_What is expected_. Copy the lines below word for word, keeping their order and spelling unchanged.

---------- Material provided ----------

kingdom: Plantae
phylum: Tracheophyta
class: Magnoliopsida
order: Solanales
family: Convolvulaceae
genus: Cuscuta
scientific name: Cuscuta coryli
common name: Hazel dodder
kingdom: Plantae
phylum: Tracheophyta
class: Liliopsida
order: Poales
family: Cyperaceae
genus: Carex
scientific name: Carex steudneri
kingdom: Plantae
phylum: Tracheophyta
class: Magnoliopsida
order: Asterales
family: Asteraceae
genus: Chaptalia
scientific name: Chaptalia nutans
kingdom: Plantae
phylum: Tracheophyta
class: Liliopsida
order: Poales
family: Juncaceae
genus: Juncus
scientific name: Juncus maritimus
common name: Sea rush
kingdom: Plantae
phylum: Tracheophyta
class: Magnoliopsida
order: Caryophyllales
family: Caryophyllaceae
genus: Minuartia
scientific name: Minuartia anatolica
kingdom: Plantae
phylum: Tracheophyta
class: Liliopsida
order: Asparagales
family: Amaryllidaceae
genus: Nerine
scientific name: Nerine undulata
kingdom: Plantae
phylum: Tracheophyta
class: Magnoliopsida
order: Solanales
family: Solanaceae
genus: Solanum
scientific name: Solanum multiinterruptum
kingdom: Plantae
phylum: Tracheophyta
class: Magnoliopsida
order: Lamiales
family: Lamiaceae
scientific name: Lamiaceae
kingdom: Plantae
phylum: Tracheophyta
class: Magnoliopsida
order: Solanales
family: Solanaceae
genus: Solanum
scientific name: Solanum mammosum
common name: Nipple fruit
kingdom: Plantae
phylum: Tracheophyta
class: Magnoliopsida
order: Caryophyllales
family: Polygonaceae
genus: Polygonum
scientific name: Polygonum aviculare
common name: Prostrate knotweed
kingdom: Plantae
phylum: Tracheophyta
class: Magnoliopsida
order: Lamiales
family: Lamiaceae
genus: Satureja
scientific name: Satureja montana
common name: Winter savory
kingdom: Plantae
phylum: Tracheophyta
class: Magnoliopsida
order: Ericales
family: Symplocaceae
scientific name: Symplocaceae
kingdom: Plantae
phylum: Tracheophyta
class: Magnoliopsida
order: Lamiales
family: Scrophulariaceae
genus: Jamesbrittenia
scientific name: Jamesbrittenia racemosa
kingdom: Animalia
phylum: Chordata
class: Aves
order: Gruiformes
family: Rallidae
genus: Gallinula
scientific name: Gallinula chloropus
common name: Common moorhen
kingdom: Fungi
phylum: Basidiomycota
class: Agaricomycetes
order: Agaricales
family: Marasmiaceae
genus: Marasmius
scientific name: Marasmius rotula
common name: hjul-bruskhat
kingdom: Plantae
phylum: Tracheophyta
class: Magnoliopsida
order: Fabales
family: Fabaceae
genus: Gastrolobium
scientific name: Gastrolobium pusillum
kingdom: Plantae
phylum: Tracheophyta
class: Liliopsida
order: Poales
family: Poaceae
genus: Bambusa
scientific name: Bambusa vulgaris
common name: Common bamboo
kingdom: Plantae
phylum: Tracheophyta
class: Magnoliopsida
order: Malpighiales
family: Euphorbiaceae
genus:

----------

_The result_.
kingdom: Plantae
phylum: Tracheophyta
class: Magnoliopsida
order: Solanales
family: Convolvulaceae
genus: Cuscuta
scientific name: Cuscuta coryli
common name: Hazel dodder
kingdom: Plantae
phylum: Tracheophyta
class: Liliopsida
order: Poales
family: Cyperaceae
genus: Carex
scientific name: Carex steudneri
kingdom: Plantae
phylum: Tracheophyta
class: Magnoliopsida
order: Asterales
family: Asteraceae
genus: Chaptalia
scientific name: Chaptalia nutans
kingdom: Plantae
phylum: Tracheophyta
class: Liliopsida
order: Poales
family: Juncaceae
genus: Juncus
scientific name: Juncus maritimus
common name: Sea rush
kingdom: Plantae
phylum: Tracheophyta
class: Magnoliopsida
order: Caryophyllales
family: Caryophyllaceae
genus: Minuartia
scientific name: Minuartia anatolica
kingdom: Plantae
phylum: Tracheophyta
class: Liliopsida
order: Asparagales
family: Amaryllidaceae
genus: Nerine
scientific name: Nerine undulata
kingdom: Plantae
phylum: Tracheophyta
class: Magnoliopsida
order: Solanales
family: Solanaceae
genus: Solanum
scientific name: Solanum multiinterruptum
kingdom: Plantae
phylum: Tracheophyta
class: Magnoliopsida
order: Lamiales
family: Lamiaceae
scientific name: Lamiaceae
kingdom: Plantae
phylum: Tracheophyta
class: Magnoliopsida
order: Solanales
family: Solanaceae
genus: Solanum
scientific name: Solanum mammosum
common name: Nipple fruit
kingdom: Plantae
phylum: Tracheophyta
class: Magnoliopsida
order: Caryophyllales
family: Polygonaceae
genus: Polygonum
scientific name: Polygonum aviculare
common name: Prostrate knotweed
kingdom: Plantae
phylum: Tracheophyta
class: Magnoliopsida
order: Lamiales
family: Lamiaceae
genus: Satureja
scientific name: Satureja montana
common name: Winter savory
kingdom: Plantae
phylum: Tracheophyta
class: Magnoliopsida
order: Ericales
family: Symplocaceae
scientific name: Symplocaceae
kingdom: Plantae
phylum: Tracheophyta
class: Magnoliopsida
order: Lamiales
family: Scrophulariaceae
genus: Jamesbrittenia
scientific name: Jamesbrittenia racemosa
kingdom: Animalia
phylum: Chordata
class: Aves
order: Gruiformes
family: Rallidae
genus: Gallinula
scientific name: Gallinula chloropus
common name: Common moorhen
kingdom: Fungi
phylum: Basidiomycota
class: Agaricomycetes
order: Agaricales
family: Marasmiaceae
genus: Marasmius
scientific name: Marasmius rotula
common name: hjul-bruskhat
kingdom: Plantae
phylum: Tracheophyta
class: Magnoliopsida
order: Fabales
family: Fabaceae
genus: Gastrolobium
scientific name: Gastrolobium pusillum
kingdom: Plantae
phylum: Tracheophyta
class: Liliopsida
order: Poales
family: Poaceae
genus: Bambusa
scientific name: Bambusa vulgaris
common name: Common bamboo
kingdom: Plantae
phylum: Tracheophyta
class: Magnoliopsida
order: Malpighiales
family: Euphorbiaceae
genus:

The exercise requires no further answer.